Text passage:
- - -
Book chronicles Dominican cricket in the 20th century
Choosing higher education over a cricket career, Superior Court judge Dr. Irving Andre took up a United States Agency for International Development (USAID) scholarship offer in 1978 to pursue geography studies at the University of the West Indies (UWI) Mona campus in Jamaica a year after he was selected for national trials.
Nearly four decades later, Dr. Andre – an excellent opening batsman in school cricket – utilized his unquenchable penchant for research and storytelling to chronicle, A Century of Dominican Cricket, which was released a few months ago.
He attended the Dominica Grammar School launched in 1893 to train eligible students for colonial service on the island. The school also produced several outstanding cricketers who went on to play for Dominica, the Windward and Combined Islands.
- - -
(Element box records)
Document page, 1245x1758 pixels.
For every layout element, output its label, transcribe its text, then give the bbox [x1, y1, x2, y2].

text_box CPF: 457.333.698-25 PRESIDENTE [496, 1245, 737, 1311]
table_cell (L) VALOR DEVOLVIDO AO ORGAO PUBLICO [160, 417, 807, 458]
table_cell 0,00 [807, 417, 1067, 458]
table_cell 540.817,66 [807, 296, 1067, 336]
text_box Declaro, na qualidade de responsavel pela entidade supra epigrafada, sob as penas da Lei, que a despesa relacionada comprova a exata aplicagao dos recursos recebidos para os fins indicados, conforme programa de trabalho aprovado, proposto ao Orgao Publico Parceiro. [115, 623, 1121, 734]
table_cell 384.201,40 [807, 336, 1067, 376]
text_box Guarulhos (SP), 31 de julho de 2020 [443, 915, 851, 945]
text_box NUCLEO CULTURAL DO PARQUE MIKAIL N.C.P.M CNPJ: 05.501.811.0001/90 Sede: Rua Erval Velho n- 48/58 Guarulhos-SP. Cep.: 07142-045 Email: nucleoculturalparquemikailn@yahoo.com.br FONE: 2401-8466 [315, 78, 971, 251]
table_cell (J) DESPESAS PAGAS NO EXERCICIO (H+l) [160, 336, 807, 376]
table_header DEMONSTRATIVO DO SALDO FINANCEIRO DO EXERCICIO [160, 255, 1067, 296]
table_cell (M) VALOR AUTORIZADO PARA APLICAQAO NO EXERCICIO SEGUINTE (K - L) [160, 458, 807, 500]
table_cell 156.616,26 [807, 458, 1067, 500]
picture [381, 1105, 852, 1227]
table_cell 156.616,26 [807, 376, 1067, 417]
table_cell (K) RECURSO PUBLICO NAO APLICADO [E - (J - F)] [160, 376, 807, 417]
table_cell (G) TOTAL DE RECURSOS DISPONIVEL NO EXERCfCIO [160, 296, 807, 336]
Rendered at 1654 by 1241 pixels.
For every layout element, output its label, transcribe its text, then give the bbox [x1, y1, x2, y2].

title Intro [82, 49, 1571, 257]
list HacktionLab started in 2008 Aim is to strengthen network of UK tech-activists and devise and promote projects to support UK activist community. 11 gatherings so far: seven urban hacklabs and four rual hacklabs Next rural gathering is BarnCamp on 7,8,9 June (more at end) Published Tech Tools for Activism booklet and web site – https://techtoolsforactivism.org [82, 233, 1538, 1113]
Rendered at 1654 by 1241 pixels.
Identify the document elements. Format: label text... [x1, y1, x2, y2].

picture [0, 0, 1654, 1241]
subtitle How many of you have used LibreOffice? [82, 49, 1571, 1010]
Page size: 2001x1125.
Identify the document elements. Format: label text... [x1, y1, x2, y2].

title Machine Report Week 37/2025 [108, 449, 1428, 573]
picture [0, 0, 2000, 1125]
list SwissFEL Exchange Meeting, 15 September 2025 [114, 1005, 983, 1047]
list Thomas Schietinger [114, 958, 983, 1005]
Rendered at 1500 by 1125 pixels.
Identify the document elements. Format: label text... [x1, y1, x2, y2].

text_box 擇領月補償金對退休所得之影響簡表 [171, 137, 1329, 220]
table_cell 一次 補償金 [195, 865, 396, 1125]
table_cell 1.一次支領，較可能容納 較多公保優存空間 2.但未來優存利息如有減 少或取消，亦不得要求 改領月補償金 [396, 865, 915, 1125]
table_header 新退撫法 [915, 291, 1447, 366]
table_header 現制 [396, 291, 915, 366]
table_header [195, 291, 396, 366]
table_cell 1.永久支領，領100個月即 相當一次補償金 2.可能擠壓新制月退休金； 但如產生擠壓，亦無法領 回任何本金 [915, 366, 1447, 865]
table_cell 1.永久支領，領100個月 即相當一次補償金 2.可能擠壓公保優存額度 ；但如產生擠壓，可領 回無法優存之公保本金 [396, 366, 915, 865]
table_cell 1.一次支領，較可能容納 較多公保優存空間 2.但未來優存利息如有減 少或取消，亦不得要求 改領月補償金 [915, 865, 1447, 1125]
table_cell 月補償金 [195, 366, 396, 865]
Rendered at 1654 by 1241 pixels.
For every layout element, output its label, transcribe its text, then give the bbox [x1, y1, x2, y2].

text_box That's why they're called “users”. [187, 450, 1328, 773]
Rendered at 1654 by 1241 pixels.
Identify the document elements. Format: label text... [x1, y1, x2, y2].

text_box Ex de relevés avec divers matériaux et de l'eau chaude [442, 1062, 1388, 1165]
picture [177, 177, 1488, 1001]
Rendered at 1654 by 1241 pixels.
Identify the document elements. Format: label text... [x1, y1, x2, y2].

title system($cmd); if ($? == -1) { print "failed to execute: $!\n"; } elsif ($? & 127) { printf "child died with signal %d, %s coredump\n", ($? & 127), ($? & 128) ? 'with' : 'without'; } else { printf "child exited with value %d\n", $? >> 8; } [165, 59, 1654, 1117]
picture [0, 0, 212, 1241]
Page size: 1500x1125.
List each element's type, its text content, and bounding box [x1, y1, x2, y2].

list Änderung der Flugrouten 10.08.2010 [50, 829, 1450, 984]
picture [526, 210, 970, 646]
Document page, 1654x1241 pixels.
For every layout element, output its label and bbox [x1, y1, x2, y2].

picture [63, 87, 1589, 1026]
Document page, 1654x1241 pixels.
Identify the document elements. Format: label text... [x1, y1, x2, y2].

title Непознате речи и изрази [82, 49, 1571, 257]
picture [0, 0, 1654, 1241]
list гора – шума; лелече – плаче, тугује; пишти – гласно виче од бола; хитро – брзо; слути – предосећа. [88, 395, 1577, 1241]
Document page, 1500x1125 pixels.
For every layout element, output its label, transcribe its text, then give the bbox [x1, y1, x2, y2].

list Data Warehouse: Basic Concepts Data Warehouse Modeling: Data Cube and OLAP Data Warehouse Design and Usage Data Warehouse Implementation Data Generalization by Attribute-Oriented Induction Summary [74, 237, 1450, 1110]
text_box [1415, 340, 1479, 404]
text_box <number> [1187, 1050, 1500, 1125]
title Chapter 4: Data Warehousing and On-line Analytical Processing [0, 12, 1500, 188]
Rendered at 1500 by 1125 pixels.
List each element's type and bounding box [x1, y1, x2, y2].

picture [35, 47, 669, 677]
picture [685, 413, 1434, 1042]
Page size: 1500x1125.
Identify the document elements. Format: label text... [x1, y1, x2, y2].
- - -
What to work on:
1. Answer these questions from the Dominican cricket article:
(a) In what year did Dr. Irving Andre take up the USAID scholarship?
(b) What is the title of the book he wrote?
(c) In what year was the Dominica Grammar School launched?
2. Switch "geography" to "history" in the Dominican cricket article. Begin at the words "Book chronicles Dominican" and stop after "and Combined Islands.".
3. Resume the Dominican cricket article from where it stops.

Answers to the tasks:
1.
(a) 1978
(b) A Century of Dominican Cricket
(c) 1893

2.
Book chronicles Dominican cricket in the 20th century
Choosing higher education over a cricket career, Superior Court judge Dr. Irving Andre took up a United States Agency for International Development (USAID) scholarship offer in 1978 to pursue history studies at the University of the West Indies (UWI) Mona campus in Jamaica a year after he was selected for national trials.
Nearly four decades later, Dr. Andre – an excellent opening batsman in school cricket – utilized his unquenchable penchant for research and storytelling to chronicle, A Century of Dominican Cricket, which was released a few months ago.
He attended the Dominica Grammar School launched in 1893 to train eligible students for colonial service on the island. The school also produced several outstanding cricketers who went on to play for Dominica, the Windward and Combined Islands.

3.
“I grew up in Portsmouth and cricket in my formative years was a huge social and sporting event,” said Andre. “While at the Grammar School, which was next to the Botanical Gardens (it was the island’s main cricket ground up until 1971 prior to Windsor Park), the principal gave the students time off to go to the cricket ground to cheer on Lockhart Sebastian when he made his Dominica debut.”
Just 15 years old at the time, Sebastian – an opening batsman – went on to play 92 first-class contests.
Noting that the game was a bastion of colonial and colour privilege in the early 20th century, Andre revealed that a few local publicans, including fast bowler Merrill Anthony, possessed amazing talent that allowed him to rise to the top of the sport.
Anthony was born on May 28, 1904.
“He came from humble beginnings and was a tinsmith,” said Andre, who moved to Dominica with his parents at age three from Curacao. “Because of his trade, he developed significant musculature and emerged as an outstanding fast bowler by bowling to members of the colonial elite.”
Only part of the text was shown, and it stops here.